27.05.2007

En Russie, la confiance interpersonnelle est à la base de toute relation d'affaires

C'est un des constats que nous fait partager Irina Andryushchenko, consultante RH spécialiste de la Russie, dans un article paru dans La Tribune du 14 mai 2007.

Cherchant à dépasser un stéréotype bien ancré sur les Russes qui postule que toute négociation doit se faire autour d'un verre de vodka, elle livre une explication éclairante sur la manière de faire du business en Russie.

"Pour un homme d'affaire russe, aller au restaurant avec un partenaire inconnu, c'est se donner les moyens d'en savoir plus sur lui, sa famille, sa vision du monde, sur la façon dont il fonctionne avec ses partenaires actuels. En un mot, c'est un moyen de vérifier s'il peut lui faire confiance et croire en ses promesses car si les choses tournent mal, il ne pourra guère s'appuyer sur le système judiciaire dans lequel il a très peu confiance". Par ailleurs, la vodka est une boisson ringarde à Moscou comme à Saint Pétersbourg, le verre de vin est par contre à la mode.

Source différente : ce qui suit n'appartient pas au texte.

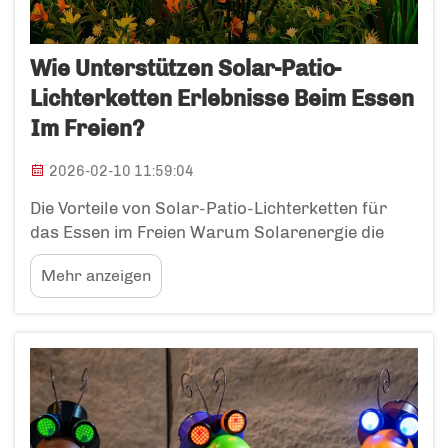
Wie Unterstützen Solar-Patio-
Lichterketten Erlebnisse Beim Essen
Im Freien?
2026-02-10 11:59:04
Die Vorteile von Solar-Patio-Lichterketten für
das Essen im Freien Warum Solarenergie die
Installation von Außenbeleuchtung für das
Mehr anzeigen
Essen im Freien vereinfacht Solar-Patio-
Lichterketten eliminieren sämtlichen Aufwand
beim Verlegen von Kabeln, dem Suchen nach
Steckdosen oder der Beauftragung einer
Fachkraft für die Installation. …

Autre stéréotype qu'Irina Andryushchenko cherche à démonter dans cet article, la soumission à l'autorité qui ne tient pas compte de la réalité dans les nouvelles pousses issues du boom économique russe. Dans ces dernières, nous dit-elle, vous seriez surpris de voir que la confrontation ouverte dans les réunions d'équipe de direction y est une pratique très courante. Si un collaborateur a une vision différente de celle de son patron ou du reste de l'équipe, il le dira ouvertement car il sait que se taire risque de mettre son entreprise en danger.

Bref, une vision de l'intérieur de la Russie qui nuance fortement nos stéréotypes dans un sens plus optimiste.